Photo-shopping vs. Staging: what’s the difference?

We’ve been talking over the course of the semester about the staging and construction of photographs. I just read an article in the New York Times about the photo-shopping and editing of photos (of celebrities in particular). Here’s a link to the story: http://www.nytimes.com/2011/11/29/technology/software-to-rate-how-drastically-photos-are-retouched.html?src=me&ref=general. It’s interesting to think about changing the scene presented in the frame before the photo has been taken versus after the fact. I feel as if I’m not seeing the “true” image if it has been altered, yet a similar argument can be made for staged photographs from the Victorian period. For example, how does updating the photo of George Clooney by darkening his eyebrows compare to Julia Margaret Cameron’s portrait of Thomas Carlyle, where the light shines on his face in a particular way and looks possibly chemically altered? The “truth” conveyed somewhat depends on comparing a final image to its original. In the second half of the 19th Century photographers had to be creative with their technology to get their desired effect; now photographers – more so editors in the context of the New York Times article – actually have the technology to achieve the perfect image after it’s been taken.

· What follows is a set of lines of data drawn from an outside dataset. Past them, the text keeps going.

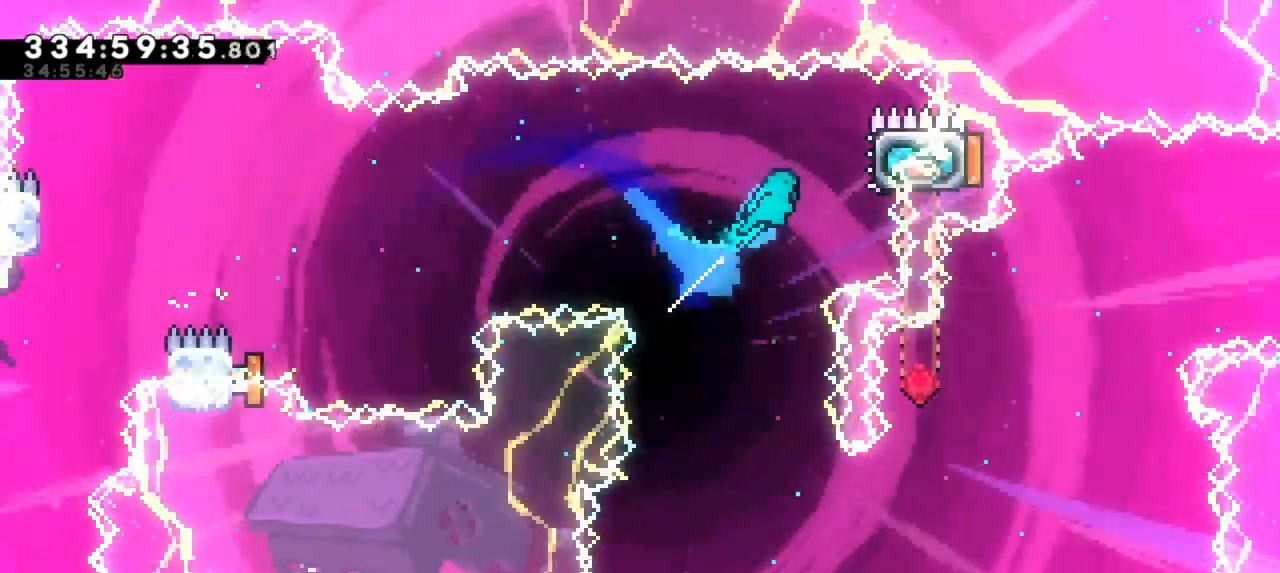
Gameplay with keyboard; each line is a JSON object with the keys held at the frame after it. "events" lists presses ("down") and releases ("up") of "dash", "demo", "down", "grab", "jump", "jump2", "left", "right" and "up" between this image and that frame as [ms after this image, input, new state], when the widget could be followed in between. No other keys are recorded. Mouse input is not recorded. Key names are as the overlay labels them; some are game actions (e.g. jump) rather than physical keys.
{"keys": ["left"], "events": [[17, "dash", "up"], [134, "right", "up"], [167, "grab", "down"], [317, "grab", "up"], [317, "left", "down"]]}
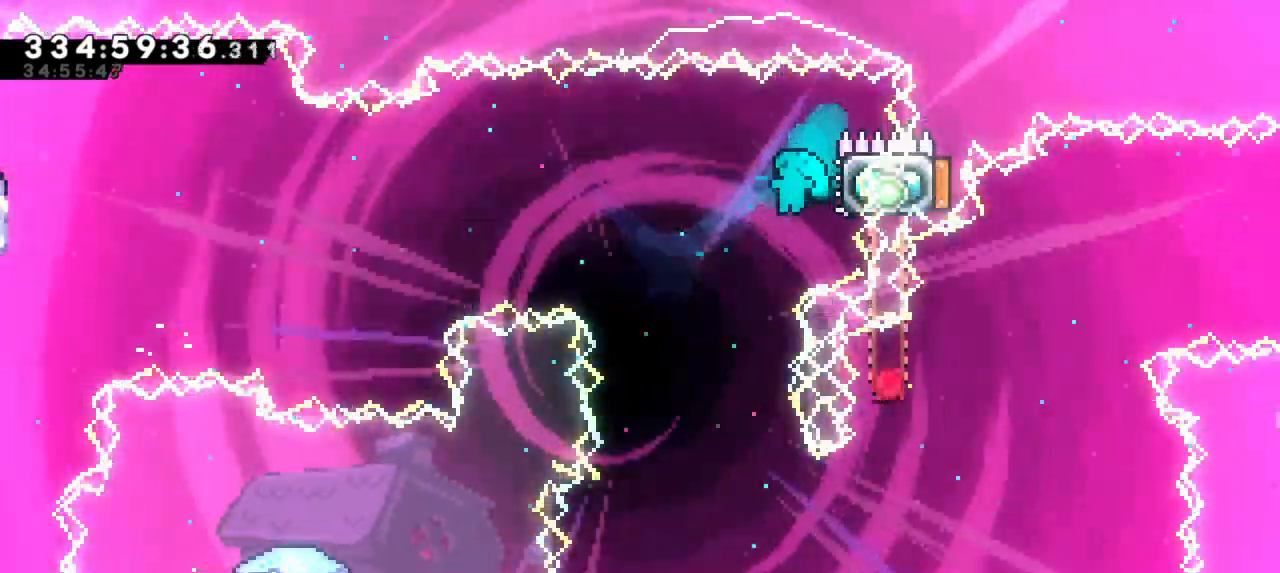
{"keys": ["left"]}
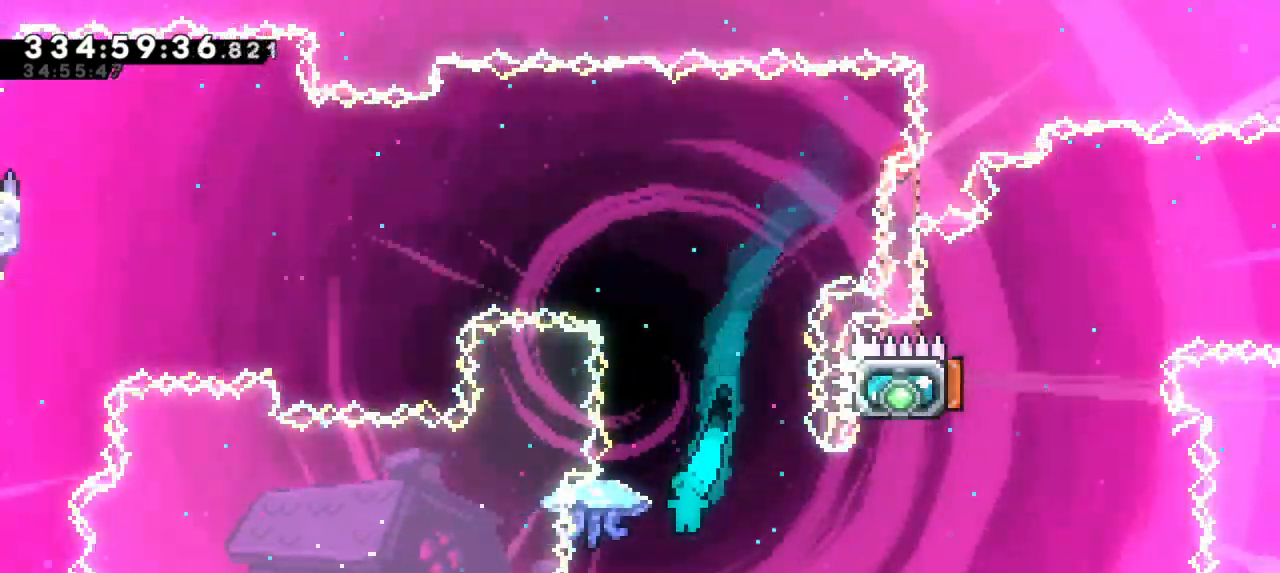
{"keys": ["grab", "left", "right"], "events": [[134, "right", "down"], [167, "grab", "down"], [167, "left", "up"], [484, "left", "down"]]}
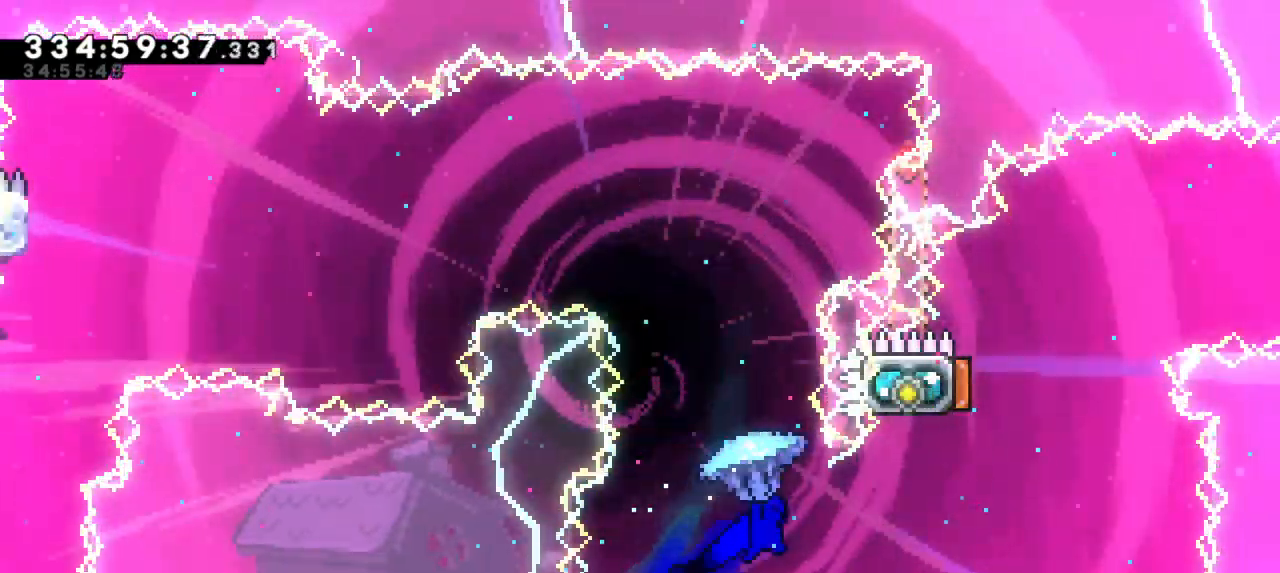
{"keys": [], "events": [[34, "right", "up"], [450, "grab", "up"], [467, "left", "up"]]}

What do readers think about editing, enhancing, or even supplementing images before as opposed to after the photographic moment? Do the different technological approaches alter the integrity of the image in the same or different ways?


Responses

  1. I think with photoshopping vs early photography, and even now the developing of photographs in an artistic way that alters the totally ‘representative’ character of a photo is ultimately complicity. With photoshopped images, particularly in advertisements (fashion models, but also magazine ads, clothing stores, and probably entertainment industry promotional material), there’s always a question of whether the subject of the photograph is aware of the way in which their photo will be doctored to represent something to society at large.

    This is not to say that I think Juliet Margaret Cameron asked Thomas Carlyle if she could develop his photo in a certain way, simply that at least in this case, the familiarity with the subject would have enabled him to have more input on the way in which his photo was altered to suggest different connotations than a straightforward representation. This photo, and many of the others we looked at in class the other day, are purposefully meant to imply that photographs do not NEED to be (nor can they ever truly be) accurate depictions of reality.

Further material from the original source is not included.